15.BÖLÜM

120 9 1
                                    

Melis yatağından doğruldu.Sanırım herşey bir hayaldi.Çok mutlu olmuştu.Dün neler olmuştu acaba?

Üzerine birşeyler giyip dışarı çıktı.Tunç'un yanına gitmeliydi.Sokaktan çıkarken Mert ise Melis'i takip etti.Tabiki melis'in öyle mutluydu ki arkasında biri olduğunu bile farketmedi. Elif'in doğum gününü kutladıkları yere gitti.Elif ordaydı.Tek başına diz çökmüş ağlıyordu.Yoksa dün olanlar hayal değilmiydi.Tunç'a cidden birşey mi olmuştu.En iyisi gidip öğrenmekti.Elif'in yanına doğru yürüdü.Onun yanına diz çöktü.Konuşmadan bir süre onu izledi.Çantasından bir peçete çıkarıp Elif'e uzattı.Elif peçeteyi alarak Melis'e sarılarak ağlamaya başladı.Melis yine dudağını ısırdı.İçinden kötü şeyler geçiyordu."Ona birşey olursa..."dedi içinden sonra susturdu iç sesini.O güçlüdür o dayanır dedi.Mert ise olanları kenardan izliyordu.Bu olanlara bir anlam veremiyordu.Melis tutamadı kendini tek bir damla gözyaşı düştü yere. O anda garipten bir ses duydu : "Bak yine gördüm." Farkettirmeden gözyaşını sildi.Elif'in kollarından ayrılarak sağa sola baktı.Kimsecikler yoktu.Elif' e ne olduğunu sordu.Artık vereceği cevabı o kadar çok merak ediyordu ki.Korkuyordu içine birşey oturmuştu.Tam da kalbinin ortasına.Hani birini kaybettiğinizde göğsünüzün tam ortasında bir boşluk olur.Acı verir.Tam olarak o şekilde işte.O bunları düşünürken Elif kendine gelmişti ve anlatmaya başlamıştı.

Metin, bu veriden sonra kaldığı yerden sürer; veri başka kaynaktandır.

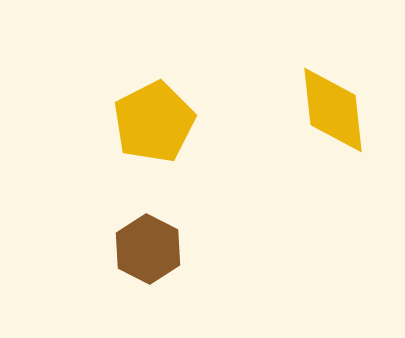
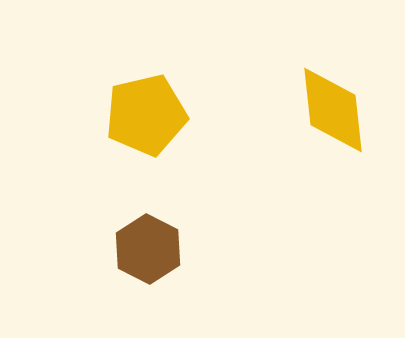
yellow pentagon: moved 8 px left, 7 px up; rotated 14 degrees clockwise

"Seni tanıyorum aslında.Sen Tunç'un ilk ve tek aşkısın.Hayalinde bütünleştirip kaybettiği insansın.Sen o sun işte.Tunç'u bu kadar üzen kişisin.İlk tanıştığımız gün anlattı bunu bana ve ben seni unutturacağıma söz vermiştim ama onun aşkı öylesine büyüktü ki beni bile yıktı.Neden ağladığıma gelince o çok hasta tahmin ettiğinden çok hemde ve bu geçmeyecek.Bugün benden ayrıldı.Neden biliyor musun üzülmemi istemedi. Ona birşey olduğunda çok üzülmemden korktu."

Melis kafasını ellerinin arasından kaldırarak Elif'e baktı.Gözleri yaşarmıştı.Olduğu yerden hızlıca kalkıp kapıya yöneldi.O anda Elif "söyleyeceklerim bitmedi "diye arkasından bağırdı.Melis geriye dönerek "O şimdi nerede?" diye sordu.Elif ise evinin adresini verdi.


Melis tekrar kapıya yöneldi.Elif bu sefer arkasından "Onu üzme olur mu?" dedi.Melis yaşarmış gözlerini kırpıştırarak gülümsedi.

Melis kapıdan çıktığında Mert kenara saklanmıştı.Yine takip ediyordu.Tunç'un evinin önüne geldi.Perde açıktı.Tunç sandalyede oturmuş kitap okuyordu.Sessizce onu izledi Melis.Böyle huzur dolu bir insanı kaybedicek olması acı bir durumdu.Tarifi bile yoktu.O anda "Nasıl da mutlu değil mi ?" diye bir ses duydu.Kafasını çevirdi gelen Mertti.O nasıl bulmuştu burayı acaba.Melis gözlerini yine Tunç'a dikti.Hava kararmaya başlayıncaya kadar izledi.Yanına gitmeye cesareti yoktu.Artık eve gitmeliydi.Geri geri yürürken ayağı çöp kovasına takıldı.Tunç duyduğu sese bakmak için ayağa kalktı.Kimse yoktu belli ki kimse saklanmıştı ya da kedi olabilirdi.Tunç pencerenin önünde durdu.Kaçmaya çalışan Melis'i gördü.Perdeyi hızlıca kapattı.

Bu duruma Melis şaşırdı.Ne olmuştu bu çocuğa?